(What to produce):
From the data below, copy each line that includes the word "linecap".

##### Data for processing #####

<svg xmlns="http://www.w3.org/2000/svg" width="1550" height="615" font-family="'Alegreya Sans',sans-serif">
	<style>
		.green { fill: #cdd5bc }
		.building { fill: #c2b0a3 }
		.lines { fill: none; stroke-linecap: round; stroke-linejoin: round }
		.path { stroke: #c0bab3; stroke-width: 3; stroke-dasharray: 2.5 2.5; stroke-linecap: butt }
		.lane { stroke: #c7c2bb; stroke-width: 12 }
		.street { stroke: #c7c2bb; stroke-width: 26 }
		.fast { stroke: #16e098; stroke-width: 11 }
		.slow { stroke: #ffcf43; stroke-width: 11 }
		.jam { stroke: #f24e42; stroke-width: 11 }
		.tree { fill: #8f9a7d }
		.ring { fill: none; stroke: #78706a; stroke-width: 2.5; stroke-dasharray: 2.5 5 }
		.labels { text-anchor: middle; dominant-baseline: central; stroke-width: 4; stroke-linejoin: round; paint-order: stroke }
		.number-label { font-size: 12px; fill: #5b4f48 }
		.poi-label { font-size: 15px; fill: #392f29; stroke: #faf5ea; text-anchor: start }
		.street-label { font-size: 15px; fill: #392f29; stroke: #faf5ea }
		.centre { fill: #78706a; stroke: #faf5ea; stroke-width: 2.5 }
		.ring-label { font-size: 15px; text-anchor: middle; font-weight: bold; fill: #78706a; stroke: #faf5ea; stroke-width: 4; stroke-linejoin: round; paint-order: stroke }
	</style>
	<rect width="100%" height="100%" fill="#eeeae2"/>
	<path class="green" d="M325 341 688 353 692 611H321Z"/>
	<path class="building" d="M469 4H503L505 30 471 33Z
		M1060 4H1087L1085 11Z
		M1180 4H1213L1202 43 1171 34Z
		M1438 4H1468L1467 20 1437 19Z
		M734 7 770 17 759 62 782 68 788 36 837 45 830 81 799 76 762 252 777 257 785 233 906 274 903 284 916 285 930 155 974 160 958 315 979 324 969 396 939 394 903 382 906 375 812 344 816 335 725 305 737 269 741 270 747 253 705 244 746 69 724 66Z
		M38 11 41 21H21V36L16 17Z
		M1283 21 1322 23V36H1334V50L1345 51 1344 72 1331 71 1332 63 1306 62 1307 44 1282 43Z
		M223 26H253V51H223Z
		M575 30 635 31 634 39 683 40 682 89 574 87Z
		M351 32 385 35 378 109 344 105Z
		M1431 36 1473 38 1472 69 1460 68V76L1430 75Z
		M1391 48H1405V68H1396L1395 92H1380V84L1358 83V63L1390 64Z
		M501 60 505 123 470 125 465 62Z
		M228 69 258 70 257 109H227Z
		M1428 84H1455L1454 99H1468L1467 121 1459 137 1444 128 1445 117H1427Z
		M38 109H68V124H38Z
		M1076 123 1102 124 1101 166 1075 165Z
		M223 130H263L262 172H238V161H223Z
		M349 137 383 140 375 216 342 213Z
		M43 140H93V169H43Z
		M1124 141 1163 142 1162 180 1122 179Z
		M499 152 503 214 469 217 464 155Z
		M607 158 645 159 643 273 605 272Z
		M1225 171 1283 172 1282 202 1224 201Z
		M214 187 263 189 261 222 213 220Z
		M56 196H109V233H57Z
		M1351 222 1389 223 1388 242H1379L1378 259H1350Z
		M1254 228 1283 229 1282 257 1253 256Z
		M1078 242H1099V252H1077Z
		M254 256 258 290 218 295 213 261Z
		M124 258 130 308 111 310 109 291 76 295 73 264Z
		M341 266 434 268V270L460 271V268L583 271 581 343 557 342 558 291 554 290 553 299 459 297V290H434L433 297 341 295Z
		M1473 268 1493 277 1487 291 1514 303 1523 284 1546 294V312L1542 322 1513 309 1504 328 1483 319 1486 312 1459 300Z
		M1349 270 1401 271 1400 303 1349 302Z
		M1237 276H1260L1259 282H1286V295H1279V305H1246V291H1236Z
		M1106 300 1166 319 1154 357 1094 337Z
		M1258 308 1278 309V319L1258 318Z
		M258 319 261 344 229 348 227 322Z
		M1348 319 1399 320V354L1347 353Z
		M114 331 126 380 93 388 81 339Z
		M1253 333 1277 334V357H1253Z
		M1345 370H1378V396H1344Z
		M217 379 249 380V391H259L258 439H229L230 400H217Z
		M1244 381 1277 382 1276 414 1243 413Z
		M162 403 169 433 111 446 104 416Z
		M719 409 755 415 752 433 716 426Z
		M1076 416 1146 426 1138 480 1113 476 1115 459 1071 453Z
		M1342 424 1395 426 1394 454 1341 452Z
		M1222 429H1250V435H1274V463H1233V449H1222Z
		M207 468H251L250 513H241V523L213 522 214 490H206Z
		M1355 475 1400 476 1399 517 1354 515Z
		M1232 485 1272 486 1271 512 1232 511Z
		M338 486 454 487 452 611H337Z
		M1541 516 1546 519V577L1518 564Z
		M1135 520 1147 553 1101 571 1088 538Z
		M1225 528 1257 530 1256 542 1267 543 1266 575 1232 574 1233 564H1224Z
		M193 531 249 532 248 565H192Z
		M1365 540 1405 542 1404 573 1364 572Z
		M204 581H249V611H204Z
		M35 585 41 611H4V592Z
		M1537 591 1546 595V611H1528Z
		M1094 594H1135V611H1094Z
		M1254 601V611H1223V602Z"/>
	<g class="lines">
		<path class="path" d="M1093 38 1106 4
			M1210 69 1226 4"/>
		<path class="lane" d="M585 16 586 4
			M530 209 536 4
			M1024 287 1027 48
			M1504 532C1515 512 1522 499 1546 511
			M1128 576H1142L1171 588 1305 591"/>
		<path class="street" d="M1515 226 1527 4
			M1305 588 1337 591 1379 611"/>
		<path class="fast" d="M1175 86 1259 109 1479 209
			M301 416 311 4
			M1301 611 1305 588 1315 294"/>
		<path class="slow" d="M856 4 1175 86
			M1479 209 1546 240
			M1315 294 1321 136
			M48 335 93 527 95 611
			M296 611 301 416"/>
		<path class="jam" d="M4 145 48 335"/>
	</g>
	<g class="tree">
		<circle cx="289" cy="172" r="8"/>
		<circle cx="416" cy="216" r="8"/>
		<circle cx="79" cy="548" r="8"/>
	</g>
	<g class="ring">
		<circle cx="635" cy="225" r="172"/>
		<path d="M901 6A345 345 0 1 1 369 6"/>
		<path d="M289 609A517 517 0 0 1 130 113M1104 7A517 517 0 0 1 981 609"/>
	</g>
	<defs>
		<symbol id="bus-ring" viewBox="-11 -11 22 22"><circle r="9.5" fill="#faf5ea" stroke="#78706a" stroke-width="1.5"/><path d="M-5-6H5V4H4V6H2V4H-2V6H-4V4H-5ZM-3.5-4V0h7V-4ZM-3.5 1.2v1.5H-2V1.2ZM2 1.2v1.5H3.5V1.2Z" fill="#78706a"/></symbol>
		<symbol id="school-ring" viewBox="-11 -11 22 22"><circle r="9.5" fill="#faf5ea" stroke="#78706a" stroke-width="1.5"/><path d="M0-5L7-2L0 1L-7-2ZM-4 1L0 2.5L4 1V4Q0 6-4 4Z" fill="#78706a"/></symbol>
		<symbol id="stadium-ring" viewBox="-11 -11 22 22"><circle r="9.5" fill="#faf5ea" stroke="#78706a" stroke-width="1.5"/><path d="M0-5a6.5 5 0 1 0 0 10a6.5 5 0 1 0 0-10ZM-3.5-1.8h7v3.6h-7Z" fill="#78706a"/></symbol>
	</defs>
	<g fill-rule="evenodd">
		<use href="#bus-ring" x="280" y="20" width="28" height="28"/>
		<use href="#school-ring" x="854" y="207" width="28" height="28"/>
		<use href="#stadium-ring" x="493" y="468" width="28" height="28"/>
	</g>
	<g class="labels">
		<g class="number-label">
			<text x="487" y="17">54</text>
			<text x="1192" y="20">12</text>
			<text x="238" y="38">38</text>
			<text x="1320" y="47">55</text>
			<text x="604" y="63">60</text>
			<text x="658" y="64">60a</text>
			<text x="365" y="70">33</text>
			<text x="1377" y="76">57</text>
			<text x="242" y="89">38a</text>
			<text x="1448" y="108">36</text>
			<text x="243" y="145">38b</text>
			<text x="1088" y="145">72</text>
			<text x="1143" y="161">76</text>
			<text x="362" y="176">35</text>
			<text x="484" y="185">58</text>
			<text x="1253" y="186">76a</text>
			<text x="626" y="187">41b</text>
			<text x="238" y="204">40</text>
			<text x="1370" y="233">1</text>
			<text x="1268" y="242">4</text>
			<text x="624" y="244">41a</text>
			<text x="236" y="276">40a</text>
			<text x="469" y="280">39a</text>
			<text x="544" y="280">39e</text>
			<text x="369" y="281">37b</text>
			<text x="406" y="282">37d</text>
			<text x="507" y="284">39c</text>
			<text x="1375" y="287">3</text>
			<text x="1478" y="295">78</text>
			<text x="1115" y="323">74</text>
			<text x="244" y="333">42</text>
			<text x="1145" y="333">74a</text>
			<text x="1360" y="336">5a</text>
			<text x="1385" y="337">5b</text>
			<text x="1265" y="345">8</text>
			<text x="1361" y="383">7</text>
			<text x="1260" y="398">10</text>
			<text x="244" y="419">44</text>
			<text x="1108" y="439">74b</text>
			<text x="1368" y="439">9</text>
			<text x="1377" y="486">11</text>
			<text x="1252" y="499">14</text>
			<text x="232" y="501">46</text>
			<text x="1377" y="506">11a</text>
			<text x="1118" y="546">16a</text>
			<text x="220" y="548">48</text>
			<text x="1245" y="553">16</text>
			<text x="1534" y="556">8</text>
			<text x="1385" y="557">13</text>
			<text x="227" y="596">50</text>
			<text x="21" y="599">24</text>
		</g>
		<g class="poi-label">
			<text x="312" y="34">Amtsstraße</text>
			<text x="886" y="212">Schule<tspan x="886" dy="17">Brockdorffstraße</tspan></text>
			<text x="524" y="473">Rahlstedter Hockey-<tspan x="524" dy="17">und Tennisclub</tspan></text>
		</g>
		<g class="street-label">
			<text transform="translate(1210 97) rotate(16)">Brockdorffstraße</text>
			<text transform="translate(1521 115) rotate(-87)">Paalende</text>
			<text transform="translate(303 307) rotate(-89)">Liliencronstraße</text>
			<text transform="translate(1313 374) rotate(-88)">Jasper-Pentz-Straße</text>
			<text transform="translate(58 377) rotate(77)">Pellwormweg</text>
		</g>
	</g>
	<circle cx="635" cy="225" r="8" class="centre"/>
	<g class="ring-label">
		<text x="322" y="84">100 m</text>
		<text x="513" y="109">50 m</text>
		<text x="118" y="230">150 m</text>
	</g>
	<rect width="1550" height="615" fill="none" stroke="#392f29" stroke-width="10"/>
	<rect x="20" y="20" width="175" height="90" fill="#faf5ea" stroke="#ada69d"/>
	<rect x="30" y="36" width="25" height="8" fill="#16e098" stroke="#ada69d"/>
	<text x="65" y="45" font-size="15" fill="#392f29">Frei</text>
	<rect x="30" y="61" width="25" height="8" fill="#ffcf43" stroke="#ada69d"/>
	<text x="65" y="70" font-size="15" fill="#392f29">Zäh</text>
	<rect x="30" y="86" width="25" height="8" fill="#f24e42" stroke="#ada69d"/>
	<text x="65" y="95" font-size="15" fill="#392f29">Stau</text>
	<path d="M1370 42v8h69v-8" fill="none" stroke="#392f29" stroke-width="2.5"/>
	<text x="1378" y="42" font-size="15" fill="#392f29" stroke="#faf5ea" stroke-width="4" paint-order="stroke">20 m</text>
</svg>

#####

(Exercise solution):
		.lines { fill: none; stroke-linecap: round; stroke-linejoin: round }
		.path { stroke: #c0bab3; stroke-width: 3; stroke-dasharray: 2.5 2.5; stroke-linecap: butt }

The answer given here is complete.